Pyx Health is looking for a Senior Data Engineer to maintain and evolve their data infrastructure on Azure, specifically focusing on data pipelines from ingestion to analytics delivery.
Requirements
- Deep expertise in Databricks, including Delta Lake optimization (ZORDER, vacuuming, partitioning).
- Strong Python skills for data engineering workflows.
- Proficiency in Postgres (our primary transactional database).
- Hands-on experience with Airflow—building and maintaining industry-grade DAGs.
- Hands-on experience with dbt for transformation and data modeling.
- Solid understanding of medallion architecture principles.
- Experience with Unity Catalog or comparable data governance tooling.
Responsibilities
- Design, build, and maintain batch data pipelines using Airflow (Astronomer) and dbt, ingesting data from Postgres, Salesforce, other business critical cloud-based SaaS applications, flat files, and other internal transactional tools.
- Develop and optimize data models within a medallion architecture (Bronze/Silver/Gold) on Delta Lake.
- Write production-grade Python for custom extractors, transformations, and pipeline logic.

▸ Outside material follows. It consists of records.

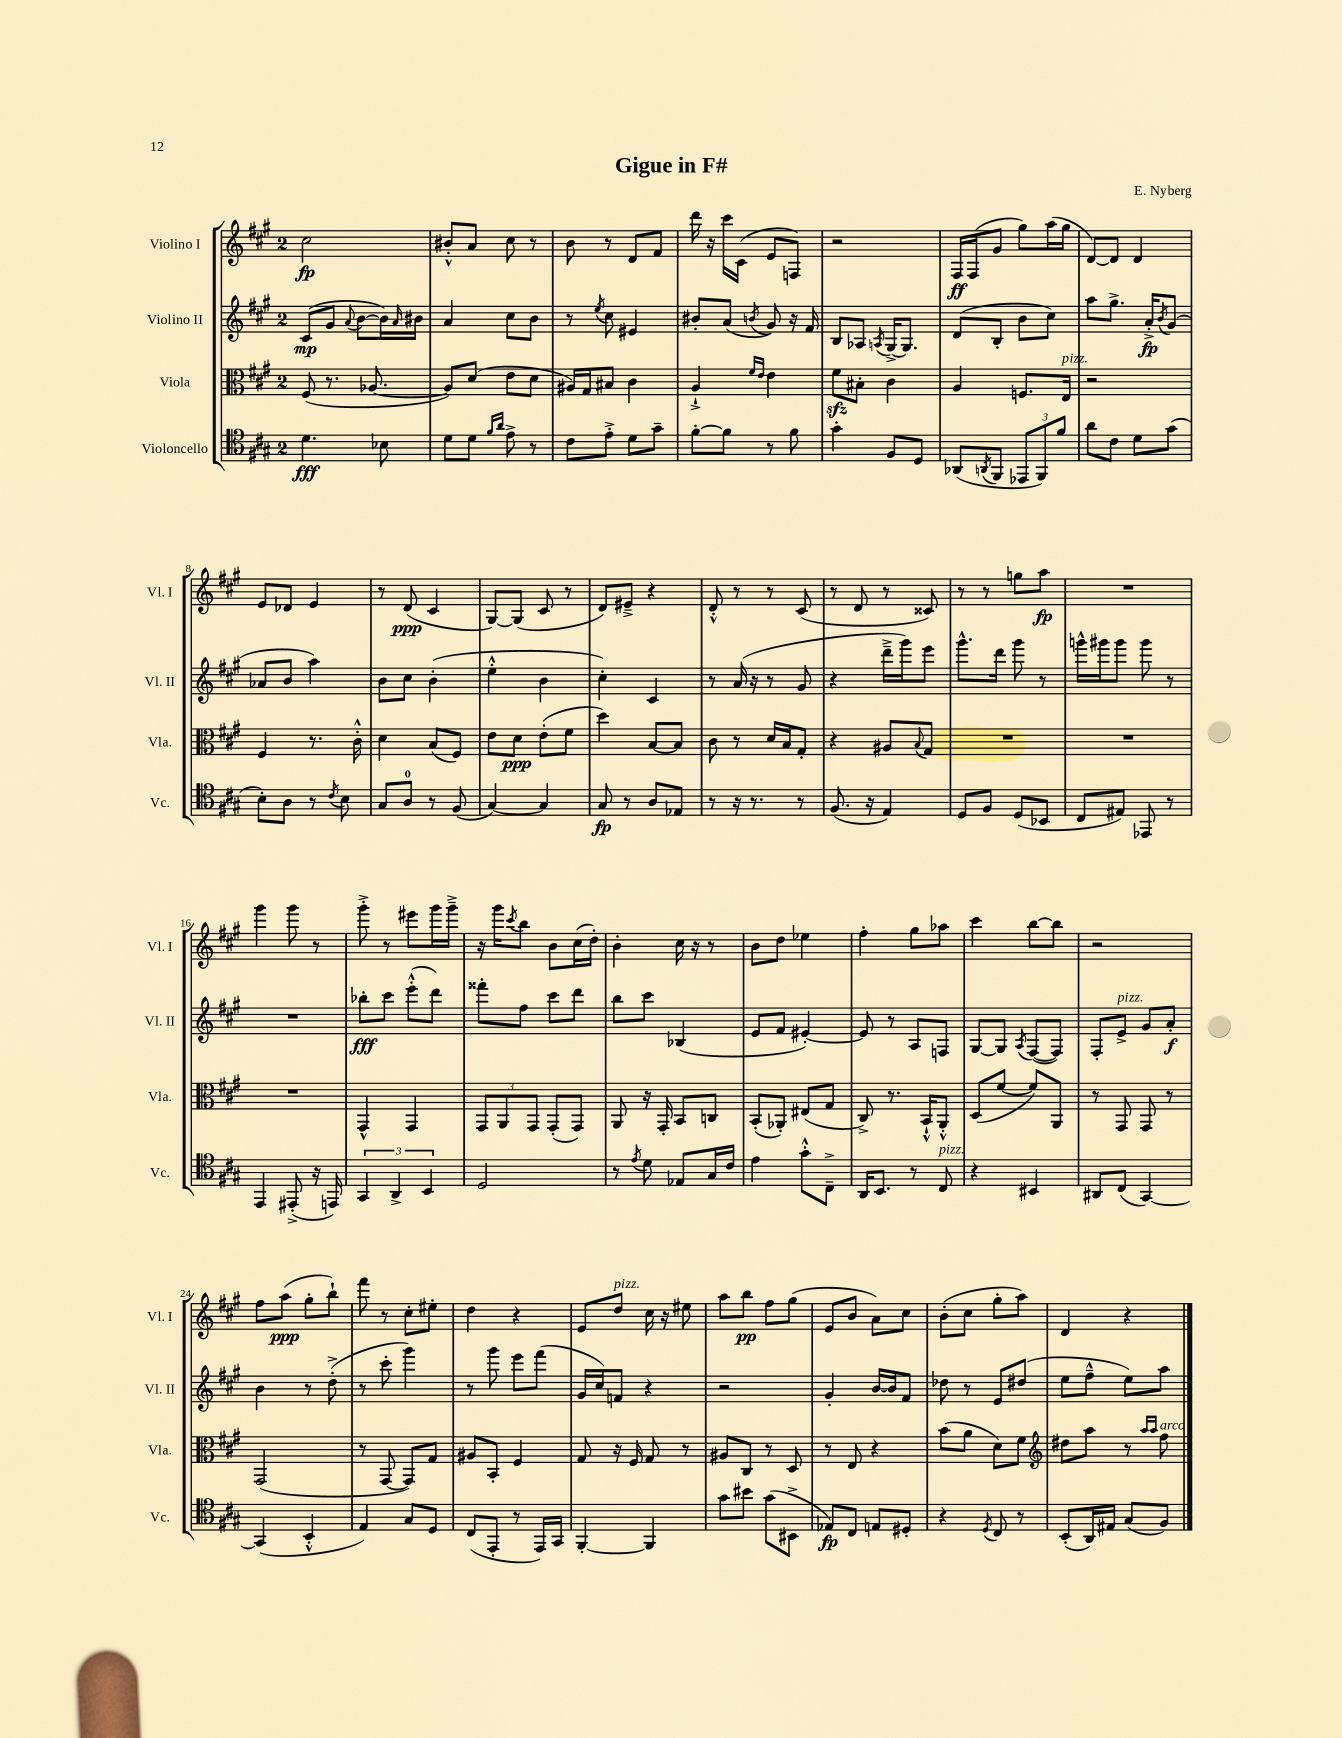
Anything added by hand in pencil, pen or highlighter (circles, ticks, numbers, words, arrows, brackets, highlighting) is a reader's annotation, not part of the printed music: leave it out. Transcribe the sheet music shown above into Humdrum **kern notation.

**kern	**kern	**kern	**kern
*staff4	*staff3	*staff2	*staff1
*clefC4	*clefC3	*clefG2	*clefG2
*k[f#c#g#]	*k[f#c#g#]	*k[f#c#g#]	*k[f#c#g#]
*M2/4	*M2/4	*M2/4	*M2/4
4.d	(8F#	(8c#	2cc#
.	8.r	8g#	.
.	.	8qqa	.
.	.	[8b	.
.	[8.A-	.	.
8B-	.	16b])	.
.	.	16qqa	.
.	.	16b#	.
=	=	=	=
8d	8A-])	4a	8b#'^^
8d	(8d	.	8a
16qqf#	.	.	.
16qqa	.	.	.
8e^	8e	8cc#	8cc#
8r	8d	8b	8r
=	=	=	=
8c#	16A#)	8r	8b
.	16G#	.	.
.	.	8qee	.
8e'^	8B#	8cc#	8r
8d	4c#	4e#	8d
8g#~	.	.	8f#
=	=	=	=
[8f#'	4A`^	8b#'	16ddd
.	.	.	16r
8f#]	.	(8a	16ccc#
.	.	.	(16c#
.	16qqf#	.	.
.	16qqe	8qb	.
8r	4e	8g#)	8e
8f#	.	16r	8F)
.	.	16f#	.
=	=	=	=
4g#'	8f#	8B	2r
.	8B#'	8A-	.
.	.	8qA	.
8F#	4c#	[16G#^	.
.	.	8.G#]	.
8D	.	.	.
=	=	=	=
(8AA-	4A	(8d	16F#
.	.	.	(16F#
8qAA	.	.	.
8FF#	.	8B'	8g#
12EE-	8.F	8b	8gg#)
12FF#)	.	.	.
.	.	8cc#)	(16aa
12f#	.	.	.
.	16E	.	16gg#
=	=	=	=
8a	2r	8aa	[8d)
8c#	.	8.gg#^	8d]
8d	.	.	4d
.	.	16a'^	.
.	.	8qb	.
(8g#	.	(8g#	.
=	=	=	=
8B')	4F#	8a-	8e
8A	.	8b	8d-
8r	8.r	4aa)	4e
8qc#	.	.	.
8B	.	.	.
.	16c#'^^	.	.
=	=	=	=
8G#	4d	8b	8r
8A	.	8cc#	(8d
8r	(8B	(4b'	4c#
(8F#	8F#)	.	.
=	=	=	=
[4G#)	8e	4ee'^^	[8G#)
.	8d	.	(8G#]
4G#]	(8e'	4b	8c#
.	8f#	.	8r
=	=	=	=
8G#	4dd)	4cc#')	8d)
8r	.	.	8e#~^
8A	[8B	4c#	4r
8E-	8B]	.	.
=	=	=	=
8r	8c#	8r	8d'^^
16r	8r	(16a	8r
8.r	.	16r	.
.	16d	8r	8r
.	16B	.	.
8r	8G#'	8g#	(8c#
=	=	=	=
(8.F#	4r	4r	8r
.	.	.	8d
16r	.	.	.
4E)	8A#	16ddd~^	8r
.	.	16ggg#)	.
.	8qqB	.	.
.	8G#	8eee	8c##)
=	=	=	=
8D	2r	8.ggg#^^	8r
8F#	.	.	8r
.	.	16ddd	.
(8D	.	8ggg#	8gg
8BB-	.	8r	8aa
=	=	=	=
8C#	2r	16ggg^^	2r
.	.	16ggg#	.
8E#)	.	8ggg#	.
8EE-	.	8ggg#	.
8r	.	8r	.
=	=	=	=
4EE	2r	2r	4ggg#
(8EE#'^	.	.	8ggg#
16r	.	.	8r
16EE)	.	.	.
=	=	=	=
6GG#	4GG#^^	8bb-'	8ggg#'^
.	.	8ccc#	8r
6AA^	.	.	.
.	4GG#	(8eee'^^	8eee#
6BB	.	.	.
.	.	8ddd)	16ggg#
.	.	.	16ggg#~^
=	=	=	=
2D	12GG#	8fff##'	16r
.	.	.	16ggg#
.	12AA	.	.
.	.	.	8qccc#
.	.	8ff#	8bb
.	12GG#	.	.
.	(8GG#'	8ccc#	8b
.	8GG#)	8ddd	(16cc#
.	.	.	16dd')
=	=	=	=
8r	8AA	8bb	4b'
8qe	.	.	.
8d	16r	8ccc#	.
.	16GG#'	.	.
8E-	8BB	(4B-	16cc#
.	.	.	16r
16G#	8C	.	8r
16c#	.	.	.
=	=	=	=
4e	(8BB'	8e	8b
.	8AA-')	8f#	8dd
8g#'^^	(8E#	[4e#')	4ee-
8C#~^	8G#	.	.
=	=	=	=
16AA	8C#^)	8e#]	4ff#'
8.BB	.	.	.
.	8.r	8r	.
8r	.	8A	8gg#
.	16BB`^^	.	.
8C#	8AA'^^	8F	8aa-
=	=	=	=
4r	(8D	[8G#	4ccc#
.	[8f#	8G#]	.
.	.	8qA	.
4BB#	8f#])	([8F#	[8bb
.	8AA	8F#])	8bb]
=	=	=	=
8AA#	8r	8F#'	2r
(8C#	8GG#	8e^	.
[4GG#)	8GG#	8g#	.
.	8r	8a'	.
=	=	=	=
(4GG#]	(2GG#	4b	8ff#
.	.	.	(8aa
4BB'^^	.	8r	8gg#'
.	.	(8dd'^	8bb`)
=	=	=	=
4E)	8r	8r	8fff#
.	[8GG#	8ccc#'	8r
8G#	8GG#])	4ggg#)	8cc#'
8D	8G#	.	8ee#'
=	=	=	=
(8C#	8A#	8r	4dd
8EE'	8BB'	8ggg#	.
8r	4F#	8eee	4r
16EE)	.	(8fff#	.
16GG#	.	.	.
=	=	=	=
[4FF#'	8G#	16g#	8e
.	.	16cc#)	.
.	16r	8f	8dd
.	16F#	.	.
4FF#]	8G#	4r	16cc#
.	.	.	16r
.	8r	.	8ee#
=	=	=	=
8g#	8A#	2r	8aa
8b#	8C#	.	8bb
(8g#	8r	.	8ff#
8BB#^	8D	.	(8gg#
=	=	=	=
8E-)	8r	4g#'	8e
8C#	8E	.	8b
8E	4r	[16b	8a)
.	.	16b]	.
8D#'	.	8f#	8cc#
=	=	=	=
4r	(8b	8dd-	(8b'
.	8a	8r	8cc#
8qD	.	.	.
8C#	8d)	8e	8gg#'
8r	8f#	(8dd#	8aa)
=	=	=	=
*	*clefG2	*	*
(8BB'	8dd#	8ee	4d
16AA)	8aa	8ff#~^^	.
16E#	.	.	.
(8G#	8r	8ee)	4r
.	16qqaa	.	.
.	16qqaa	.	.
8F#)	8ff#	8aa	.
==	==	==	==
*-	*-	*-	*-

- Implement and enforce data governance using Unity Catalog across multi-tenant schemas.
- Strengthen CI/CD practices for data—automated testing, environment promotion, and deployment pipelines via GitHub.
- Monitor pipeline health and data quality using Datadog; proactively resolve issues.
- Optimize Databricks compute costs through cluster policies, spot instances, and query tuning.
Other
- ONLY CANDIDATES RESIDING IN THE USA MAY APPLY.
- Minimum 5 years of experience as a Data Engineer.
- Can start, run, manage, and complete a technical project with minimal oversight.
- Strong root cause analysis skills.
- Communicates effectively with cross-functional teams and stakeholders.